◆ **Work request**
Give an exact copy of the lines from the beginning of the listing below to the "8 March, International Women’s Day" line, inclusive.

■ ■ ■

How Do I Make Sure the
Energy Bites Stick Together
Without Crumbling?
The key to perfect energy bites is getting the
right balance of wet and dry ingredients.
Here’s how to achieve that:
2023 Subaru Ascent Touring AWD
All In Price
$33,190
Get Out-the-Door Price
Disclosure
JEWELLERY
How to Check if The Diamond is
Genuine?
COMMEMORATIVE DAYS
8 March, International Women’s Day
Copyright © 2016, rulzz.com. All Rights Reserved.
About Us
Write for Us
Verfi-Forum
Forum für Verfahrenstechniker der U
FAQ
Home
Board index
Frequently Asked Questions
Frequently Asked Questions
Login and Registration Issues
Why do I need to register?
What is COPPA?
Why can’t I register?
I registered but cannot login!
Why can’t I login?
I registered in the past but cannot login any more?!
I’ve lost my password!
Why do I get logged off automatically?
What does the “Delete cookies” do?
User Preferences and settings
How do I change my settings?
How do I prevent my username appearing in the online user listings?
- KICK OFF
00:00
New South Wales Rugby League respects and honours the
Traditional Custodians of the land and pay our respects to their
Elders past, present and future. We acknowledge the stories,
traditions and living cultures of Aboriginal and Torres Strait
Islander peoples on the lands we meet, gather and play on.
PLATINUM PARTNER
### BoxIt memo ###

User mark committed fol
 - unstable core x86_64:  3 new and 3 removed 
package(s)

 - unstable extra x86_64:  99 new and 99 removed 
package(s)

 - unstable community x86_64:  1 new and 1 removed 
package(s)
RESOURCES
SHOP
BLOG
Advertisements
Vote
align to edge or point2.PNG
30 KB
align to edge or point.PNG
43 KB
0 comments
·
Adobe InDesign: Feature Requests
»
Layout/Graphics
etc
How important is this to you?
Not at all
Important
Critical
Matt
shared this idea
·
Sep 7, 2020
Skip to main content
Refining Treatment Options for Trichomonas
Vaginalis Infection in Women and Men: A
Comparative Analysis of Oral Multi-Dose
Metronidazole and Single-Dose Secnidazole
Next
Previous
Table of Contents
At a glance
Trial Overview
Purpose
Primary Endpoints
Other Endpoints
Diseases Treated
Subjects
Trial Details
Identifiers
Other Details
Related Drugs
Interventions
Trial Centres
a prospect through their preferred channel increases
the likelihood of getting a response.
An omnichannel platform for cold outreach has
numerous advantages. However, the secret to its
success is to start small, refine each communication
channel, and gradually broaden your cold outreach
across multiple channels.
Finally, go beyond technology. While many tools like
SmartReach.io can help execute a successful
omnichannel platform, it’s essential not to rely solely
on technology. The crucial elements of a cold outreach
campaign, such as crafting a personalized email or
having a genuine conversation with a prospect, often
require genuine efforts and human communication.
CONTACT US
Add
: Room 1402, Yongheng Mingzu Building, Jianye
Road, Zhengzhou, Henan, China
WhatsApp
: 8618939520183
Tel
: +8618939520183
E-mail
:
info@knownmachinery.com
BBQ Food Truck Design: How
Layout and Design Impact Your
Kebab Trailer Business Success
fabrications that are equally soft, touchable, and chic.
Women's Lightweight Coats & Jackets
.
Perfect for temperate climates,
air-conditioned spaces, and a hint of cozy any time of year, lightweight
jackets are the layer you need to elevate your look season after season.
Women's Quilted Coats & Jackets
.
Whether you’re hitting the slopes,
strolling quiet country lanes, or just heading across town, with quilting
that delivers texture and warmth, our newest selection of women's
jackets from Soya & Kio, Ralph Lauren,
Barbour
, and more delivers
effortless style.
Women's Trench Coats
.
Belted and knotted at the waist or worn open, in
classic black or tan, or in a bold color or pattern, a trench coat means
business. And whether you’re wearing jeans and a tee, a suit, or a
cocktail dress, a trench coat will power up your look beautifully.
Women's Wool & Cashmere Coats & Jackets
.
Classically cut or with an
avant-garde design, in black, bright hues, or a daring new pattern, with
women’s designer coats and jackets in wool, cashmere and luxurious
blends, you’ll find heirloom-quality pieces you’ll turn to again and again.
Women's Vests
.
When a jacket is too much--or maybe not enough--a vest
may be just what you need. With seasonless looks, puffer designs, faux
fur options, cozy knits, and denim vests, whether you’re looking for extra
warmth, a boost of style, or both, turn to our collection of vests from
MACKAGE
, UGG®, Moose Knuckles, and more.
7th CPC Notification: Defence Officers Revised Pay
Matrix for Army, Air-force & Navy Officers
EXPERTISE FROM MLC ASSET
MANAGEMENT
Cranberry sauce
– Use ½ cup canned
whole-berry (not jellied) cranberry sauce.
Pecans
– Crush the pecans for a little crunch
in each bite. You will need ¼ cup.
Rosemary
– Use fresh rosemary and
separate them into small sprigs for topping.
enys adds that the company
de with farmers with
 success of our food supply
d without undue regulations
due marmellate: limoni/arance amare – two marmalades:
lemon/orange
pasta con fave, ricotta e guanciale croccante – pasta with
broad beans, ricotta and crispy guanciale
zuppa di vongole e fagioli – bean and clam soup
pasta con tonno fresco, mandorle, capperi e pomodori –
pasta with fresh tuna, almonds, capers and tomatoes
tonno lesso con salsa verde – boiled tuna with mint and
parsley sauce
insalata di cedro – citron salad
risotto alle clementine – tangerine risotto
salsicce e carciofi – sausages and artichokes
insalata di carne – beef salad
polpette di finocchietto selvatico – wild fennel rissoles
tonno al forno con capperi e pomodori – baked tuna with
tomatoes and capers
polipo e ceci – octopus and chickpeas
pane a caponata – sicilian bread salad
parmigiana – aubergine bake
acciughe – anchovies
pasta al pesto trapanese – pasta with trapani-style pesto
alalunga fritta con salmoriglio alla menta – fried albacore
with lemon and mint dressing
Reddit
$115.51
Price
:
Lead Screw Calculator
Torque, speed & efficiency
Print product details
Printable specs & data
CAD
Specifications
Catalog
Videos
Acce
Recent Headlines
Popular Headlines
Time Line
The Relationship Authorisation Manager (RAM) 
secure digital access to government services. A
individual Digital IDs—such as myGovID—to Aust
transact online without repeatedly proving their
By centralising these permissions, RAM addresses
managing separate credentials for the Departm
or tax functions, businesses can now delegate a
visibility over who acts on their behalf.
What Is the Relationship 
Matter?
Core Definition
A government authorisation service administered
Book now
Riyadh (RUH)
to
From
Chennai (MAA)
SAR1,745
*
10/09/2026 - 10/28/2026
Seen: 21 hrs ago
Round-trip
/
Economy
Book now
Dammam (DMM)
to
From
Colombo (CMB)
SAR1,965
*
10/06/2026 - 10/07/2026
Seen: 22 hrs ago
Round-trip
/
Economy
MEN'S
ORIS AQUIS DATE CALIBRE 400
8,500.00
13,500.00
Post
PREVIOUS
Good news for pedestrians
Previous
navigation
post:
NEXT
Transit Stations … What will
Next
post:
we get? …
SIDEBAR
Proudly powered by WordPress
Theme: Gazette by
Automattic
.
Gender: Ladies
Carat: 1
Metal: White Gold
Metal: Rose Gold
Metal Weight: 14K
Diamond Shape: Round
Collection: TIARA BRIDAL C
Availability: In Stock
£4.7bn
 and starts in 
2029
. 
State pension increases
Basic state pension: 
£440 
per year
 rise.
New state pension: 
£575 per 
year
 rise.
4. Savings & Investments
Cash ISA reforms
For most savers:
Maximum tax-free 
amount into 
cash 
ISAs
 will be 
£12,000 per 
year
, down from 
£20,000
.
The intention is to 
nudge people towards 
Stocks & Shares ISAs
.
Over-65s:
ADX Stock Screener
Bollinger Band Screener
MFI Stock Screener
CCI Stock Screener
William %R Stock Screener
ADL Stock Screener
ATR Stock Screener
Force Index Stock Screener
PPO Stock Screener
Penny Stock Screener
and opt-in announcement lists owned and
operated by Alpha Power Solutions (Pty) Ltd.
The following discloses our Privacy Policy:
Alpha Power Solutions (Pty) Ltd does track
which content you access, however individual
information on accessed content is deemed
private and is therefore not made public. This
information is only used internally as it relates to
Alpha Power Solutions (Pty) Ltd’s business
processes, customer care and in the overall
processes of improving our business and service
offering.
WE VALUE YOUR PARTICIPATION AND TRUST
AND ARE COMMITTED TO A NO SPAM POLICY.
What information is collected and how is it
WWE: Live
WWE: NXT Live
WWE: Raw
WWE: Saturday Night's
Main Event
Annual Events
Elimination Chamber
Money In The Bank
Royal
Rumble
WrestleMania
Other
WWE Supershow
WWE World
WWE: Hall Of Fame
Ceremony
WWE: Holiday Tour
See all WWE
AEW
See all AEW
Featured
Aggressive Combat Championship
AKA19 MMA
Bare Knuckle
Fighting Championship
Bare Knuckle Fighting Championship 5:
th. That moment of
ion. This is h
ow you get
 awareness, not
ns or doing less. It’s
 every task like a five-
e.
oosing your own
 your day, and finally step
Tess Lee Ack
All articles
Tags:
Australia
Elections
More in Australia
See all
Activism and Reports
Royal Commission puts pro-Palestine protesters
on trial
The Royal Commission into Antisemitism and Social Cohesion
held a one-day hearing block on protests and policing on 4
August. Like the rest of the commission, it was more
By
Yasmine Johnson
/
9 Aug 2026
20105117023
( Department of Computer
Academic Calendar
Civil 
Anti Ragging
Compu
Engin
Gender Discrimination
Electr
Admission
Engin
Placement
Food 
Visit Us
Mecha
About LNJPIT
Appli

■ ■ ■

◆ **Solution to this exercise**
How Do I Make Sure the
Energy Bites Stick Together
Without Crumbling?
The key to perfect energy bites is getting the
right balance of wet and dry ingredients.
Here’s how to achieve that:
2023 Subaru Ascent Touring AWD
All In Price
$33,190
Get Out-the-Door Price
Disclosure
JEWELLERY
How to Check if The Diamond is
Genuine?
COMMEMORATIVE DAYS
8 March, International Women’s Day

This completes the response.